Mr. Weingarten had his California staff tally the presale estimates from the auction catalog and confirm that the objects were authentic. The staff members also became familiar with the Hopi belief system and built a database that would allow them to follow online the bidding on the objects they wanted. Mr. Weingarten approved a budget of $500,000 to $1 million to buy all 27 disputed Native American lots — the 24 masklike Hopi artifacts and three items of divine significance to the San Carlos Apache, also in Arizona. To do so he tapped into a discretionary fund set aside for individual projects.
“It was a leap-of-faith kind of moment for us,” said Leonard J. Aube, executive director of the foundation, which was founded by Walter H. Annenberg, the publisher, philanthropist and diplomat. “Not a lot of foundations are geared up for this kind of clandestine, late-night activity.”
At one point, the owner of the EVE auction house, Alain Leroy, said he had noticed that one phone bidder was grabbing up the disputed Hopi objects and told an employee to check into it. Reassured that the buyer had wired money ahead of time and was legitimate, he says he nonetheless grew frustrated and even muttered aloud that he hoped the secret bidder would “leave some for the others.”
Members of the Hopi tribe were also watching the sale online from Arizona. Unaware of the forces at work on their behalf, they said they became dispirited as item after item sold. Sam Tenakhongva, a cultural director for the Hopi, said when he turned off his lights at 2 a.m., he felt he was saying goodbye to the spirits embodied in the headdresses.
The foundation, however, had enjoyed marked success in the bidding. By the end of the auction, it had spent $530,695 and bought all but three of the 24 Hopi objects and the three other Apache artifacts that the foundation had sought.
And one of the three, a Hopi headdress featuring antelope antlers, had been bought by Mr. Servan-Schreiber on behalf of a couple, Marshall W. Parke, of the private equity firm Lexington Partners, and his wife, Véronique, who had instructed him to obtain what he could as a gift to the Hopis.
Mr. Servan-Schreiber said when it was his turn to bid, he took care to inform the foundation people, “so we wouldn’t start bidding against each other.”
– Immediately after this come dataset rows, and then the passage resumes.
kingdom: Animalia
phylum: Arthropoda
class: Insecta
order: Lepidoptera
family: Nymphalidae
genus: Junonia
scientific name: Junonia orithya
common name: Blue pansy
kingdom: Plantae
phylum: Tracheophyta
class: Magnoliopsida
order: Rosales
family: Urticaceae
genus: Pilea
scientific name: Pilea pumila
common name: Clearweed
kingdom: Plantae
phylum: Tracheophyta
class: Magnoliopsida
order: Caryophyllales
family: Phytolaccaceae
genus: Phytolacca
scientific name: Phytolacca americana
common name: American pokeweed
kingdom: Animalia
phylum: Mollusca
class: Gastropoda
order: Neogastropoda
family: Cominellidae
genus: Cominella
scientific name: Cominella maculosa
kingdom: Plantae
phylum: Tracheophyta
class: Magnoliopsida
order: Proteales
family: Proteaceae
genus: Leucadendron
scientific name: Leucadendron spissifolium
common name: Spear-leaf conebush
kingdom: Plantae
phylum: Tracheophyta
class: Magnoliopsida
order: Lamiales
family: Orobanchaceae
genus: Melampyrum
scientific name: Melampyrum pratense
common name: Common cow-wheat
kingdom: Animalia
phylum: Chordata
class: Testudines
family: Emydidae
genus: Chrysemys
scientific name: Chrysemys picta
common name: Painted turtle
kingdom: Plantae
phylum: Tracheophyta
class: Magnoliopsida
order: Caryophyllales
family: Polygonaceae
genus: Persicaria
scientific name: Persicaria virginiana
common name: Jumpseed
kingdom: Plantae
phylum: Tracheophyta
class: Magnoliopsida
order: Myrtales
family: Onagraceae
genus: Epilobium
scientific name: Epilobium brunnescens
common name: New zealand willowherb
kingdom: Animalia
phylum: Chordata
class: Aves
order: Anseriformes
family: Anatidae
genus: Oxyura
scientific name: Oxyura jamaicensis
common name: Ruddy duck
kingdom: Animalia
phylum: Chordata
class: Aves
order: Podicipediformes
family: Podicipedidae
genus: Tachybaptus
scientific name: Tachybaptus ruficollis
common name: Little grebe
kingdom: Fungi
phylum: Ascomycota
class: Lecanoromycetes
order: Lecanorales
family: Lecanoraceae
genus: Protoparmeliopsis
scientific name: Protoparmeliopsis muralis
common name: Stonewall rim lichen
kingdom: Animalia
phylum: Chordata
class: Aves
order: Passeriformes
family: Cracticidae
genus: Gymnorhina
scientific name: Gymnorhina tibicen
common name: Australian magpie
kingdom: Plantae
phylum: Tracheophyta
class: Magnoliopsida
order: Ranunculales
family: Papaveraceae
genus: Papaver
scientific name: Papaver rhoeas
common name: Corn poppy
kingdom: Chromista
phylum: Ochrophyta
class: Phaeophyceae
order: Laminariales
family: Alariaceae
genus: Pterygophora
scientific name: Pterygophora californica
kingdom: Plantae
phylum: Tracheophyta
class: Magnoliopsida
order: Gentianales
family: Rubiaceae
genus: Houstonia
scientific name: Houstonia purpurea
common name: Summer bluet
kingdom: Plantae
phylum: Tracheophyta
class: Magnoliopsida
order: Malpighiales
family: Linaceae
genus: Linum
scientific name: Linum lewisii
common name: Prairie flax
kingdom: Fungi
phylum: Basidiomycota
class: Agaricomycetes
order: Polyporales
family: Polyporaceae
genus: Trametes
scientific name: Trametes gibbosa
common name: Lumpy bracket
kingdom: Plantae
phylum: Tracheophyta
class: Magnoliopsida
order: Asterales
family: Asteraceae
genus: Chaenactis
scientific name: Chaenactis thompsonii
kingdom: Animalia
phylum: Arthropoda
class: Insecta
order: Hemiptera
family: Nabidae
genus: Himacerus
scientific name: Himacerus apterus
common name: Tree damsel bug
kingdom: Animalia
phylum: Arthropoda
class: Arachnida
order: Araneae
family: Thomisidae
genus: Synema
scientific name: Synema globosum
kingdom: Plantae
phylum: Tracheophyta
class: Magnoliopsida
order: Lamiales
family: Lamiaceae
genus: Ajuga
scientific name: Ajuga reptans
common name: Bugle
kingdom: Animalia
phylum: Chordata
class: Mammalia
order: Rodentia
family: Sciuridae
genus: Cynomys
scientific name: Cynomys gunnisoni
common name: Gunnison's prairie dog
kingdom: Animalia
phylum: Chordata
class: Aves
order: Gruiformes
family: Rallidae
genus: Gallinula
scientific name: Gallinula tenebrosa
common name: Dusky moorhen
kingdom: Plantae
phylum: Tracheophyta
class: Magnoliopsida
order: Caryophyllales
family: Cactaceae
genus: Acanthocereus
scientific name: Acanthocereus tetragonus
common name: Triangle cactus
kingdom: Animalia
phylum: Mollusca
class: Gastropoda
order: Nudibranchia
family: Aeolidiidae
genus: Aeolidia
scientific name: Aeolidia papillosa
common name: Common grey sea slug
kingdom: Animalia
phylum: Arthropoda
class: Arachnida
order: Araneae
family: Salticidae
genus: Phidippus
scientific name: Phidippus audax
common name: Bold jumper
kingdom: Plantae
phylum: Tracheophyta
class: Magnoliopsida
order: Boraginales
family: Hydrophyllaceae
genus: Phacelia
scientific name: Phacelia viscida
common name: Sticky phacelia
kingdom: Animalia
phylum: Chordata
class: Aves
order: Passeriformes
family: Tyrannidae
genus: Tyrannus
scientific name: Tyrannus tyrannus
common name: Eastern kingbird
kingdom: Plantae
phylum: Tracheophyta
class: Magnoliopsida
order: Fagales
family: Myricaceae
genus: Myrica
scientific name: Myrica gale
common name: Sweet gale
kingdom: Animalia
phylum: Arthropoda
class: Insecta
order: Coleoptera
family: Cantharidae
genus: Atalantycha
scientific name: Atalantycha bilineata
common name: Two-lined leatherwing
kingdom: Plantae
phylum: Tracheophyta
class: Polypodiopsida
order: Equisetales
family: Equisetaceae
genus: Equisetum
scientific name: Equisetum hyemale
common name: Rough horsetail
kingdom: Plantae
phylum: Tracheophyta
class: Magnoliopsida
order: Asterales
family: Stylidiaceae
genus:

The foundation lost out on only two items, both times, participants said, because of miscommunication. But they secured the auction’s priciest lot, a Hopi Crow Mother headdress that sold for $130,000. The event, which was over in a quick hour, generated $1.6 million in sales.
“It’s a good outcome for the Hopi but not the collectors, I suppose,” Mr. Leroy, the auction house owner, said of the foundation’s tally. The Hopi did not learn of their tribe’s good fortune until several hours later when the foundation sent an email alerting them to its clandestine purchases. Mr. Aube said the Annenberg Foundation, which focuses on civic and community projects, is consulting with the Hopi on how best to return the Katsinam.
The objects, surreal faces made from wood, leather, horsehair and feathers and painted in vivid reds, blues, yellows and oranges, cannot be encased in Bubble Wrap, for example, because it would be seen as suffocating the divine spirits. The Hopi have not identified their plans for these artifacts on their return, but they are not viewed as art objects or housed in museums. Typically, Katsinam are still used in spiritual ceremonies or are retired and left to disintegrate naturally.
For Mr. Tenakhongva, the fact that the Katsinam had to be bought and paid for, even by benefactors, was a bittersweet nod to the reality that some American Indian artifacts have become highly sought, expensive commodities.
“No one should have to buy back their sacred property,” he said. “But now at least they will be at home with us and they will go to rest.”